Мне, например, не разрешалось курить – ни во время езды, ни покуда я дожидался своих дам в машине. На свете и так слишком много взрывов, считала фрау Герма.
Ладно, я обещал никогда не курить в машине, но за это и они обещали не делать беспрерывных замечаний по поводу работы мотора или внешнего вида машины. Фрау Герма сдержала свое слово, а фрау Элинор – нет, и об этом мы еще поговорим.
Если мы ехали в Веймар, Эрфурт, Йену или Арнштадт и задерживались в дороге, я мог питаться где мне угодно за счет дам. Они только дали мне понять, чтобы я не ходил в тот ресторан, где будут обедать они.
Итак, я питался, а они обедали. Об этом вообще-то и говорить не стоит, так как ни в Парк-отель, ни в веймарский «Элефант» меня в моей длинной кожаной куртке, сразу выдававшей во мне шофера, даже на порог не пустили бы.
С другой стороны, дамам нравилось, что я «просвещаюсь». Когда мы ездили в театры, в Рудольштадт или в Веймар, мне даже дозволялось сидеть с ними на одном спектакле, на гораздо худшем, дешевом месте, разумеется, но так, чтобы я был под рукой, если они решат уйти, не дождавшись конца спектакля.
Это мне и вправду было полезно, я тогда посмотрел и послушал много классических пьес и опер, все было для меня ново, открывало передо мной широкий мир. Я был так жаден до такого рода впечатлений, что весь горел от воодушевления искусством и забывал и про машину, и про своих дам, доходя до состояния какой-то удивительной легкости, совсем как в детстве.

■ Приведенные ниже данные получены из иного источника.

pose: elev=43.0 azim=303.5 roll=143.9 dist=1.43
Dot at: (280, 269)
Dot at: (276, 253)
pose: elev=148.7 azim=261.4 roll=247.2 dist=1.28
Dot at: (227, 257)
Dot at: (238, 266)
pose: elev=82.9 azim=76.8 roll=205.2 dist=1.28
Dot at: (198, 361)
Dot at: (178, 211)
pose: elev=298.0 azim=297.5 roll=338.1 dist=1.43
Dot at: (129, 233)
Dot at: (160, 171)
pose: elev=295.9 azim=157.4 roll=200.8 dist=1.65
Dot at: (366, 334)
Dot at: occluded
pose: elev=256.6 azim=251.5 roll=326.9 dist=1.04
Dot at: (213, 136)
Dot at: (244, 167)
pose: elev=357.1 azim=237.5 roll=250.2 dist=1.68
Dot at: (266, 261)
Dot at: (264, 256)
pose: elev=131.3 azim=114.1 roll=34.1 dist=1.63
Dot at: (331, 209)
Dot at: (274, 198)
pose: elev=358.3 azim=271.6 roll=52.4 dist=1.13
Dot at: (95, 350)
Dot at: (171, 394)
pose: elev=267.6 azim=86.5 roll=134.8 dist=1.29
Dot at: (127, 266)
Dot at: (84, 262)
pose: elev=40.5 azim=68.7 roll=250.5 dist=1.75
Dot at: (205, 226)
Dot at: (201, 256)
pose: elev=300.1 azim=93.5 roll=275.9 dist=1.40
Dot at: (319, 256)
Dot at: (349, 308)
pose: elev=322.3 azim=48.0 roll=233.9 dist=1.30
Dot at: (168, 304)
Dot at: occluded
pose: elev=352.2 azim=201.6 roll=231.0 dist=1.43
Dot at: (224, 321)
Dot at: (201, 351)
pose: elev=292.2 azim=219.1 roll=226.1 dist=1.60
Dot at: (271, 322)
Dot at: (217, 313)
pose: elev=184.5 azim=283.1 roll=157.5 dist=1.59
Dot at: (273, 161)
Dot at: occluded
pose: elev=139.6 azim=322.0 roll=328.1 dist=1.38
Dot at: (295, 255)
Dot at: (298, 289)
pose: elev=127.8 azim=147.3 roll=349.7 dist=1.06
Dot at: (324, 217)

Все было легко, и тяжесть этого мира взваливали нам на плечи только наши ближние.
Тут я впервые заметил, что потрясение искусством держится на нитях, которые рвутся, если нам говорят или требуют от нас, чтобы мы простились со своим детством.
Когда я сегодня вспоминаю тогдашние свои потрясения, я понимаю, что переживал их только благодаря двум капиталисткам. А это не вписывается в букварь марксиста.
Мой всезнающий преподаватель в партийной школе возразил бы мне, что нет, мол, правил без исключений. Может быть, он сказал бы: они платили тебе слишком мало, и хотя щедро снабжали тебя театральными билетами, но платил-то ты за них сам.
А я, справедливости ради, должен был бы ответить, что не знаю, стал бы я тратить свое жалованье, даже плати они мне больше, на билеты в драму или в оперу.
И еще эта Завирушка, которая усердно помогала мне тратить мое месячное жалованье, она обожала ходить в кино и вовлекала в это и меня.
Да, жизнь – она все еще не считается с прописями, содержащимися в наших букварях.
Но мы еще добьемся этого, сказал бы мой всезнающий учитель, оставив меня стоять у доски.
Фрау Элинор, весьма нетерпеливая дама, была полной владычицей в «Буковом дворе», хотя почти совсем не заботилась о практических вопросах. Это признавали как горничная девушка Яна, так и кухонная девушка Пепи.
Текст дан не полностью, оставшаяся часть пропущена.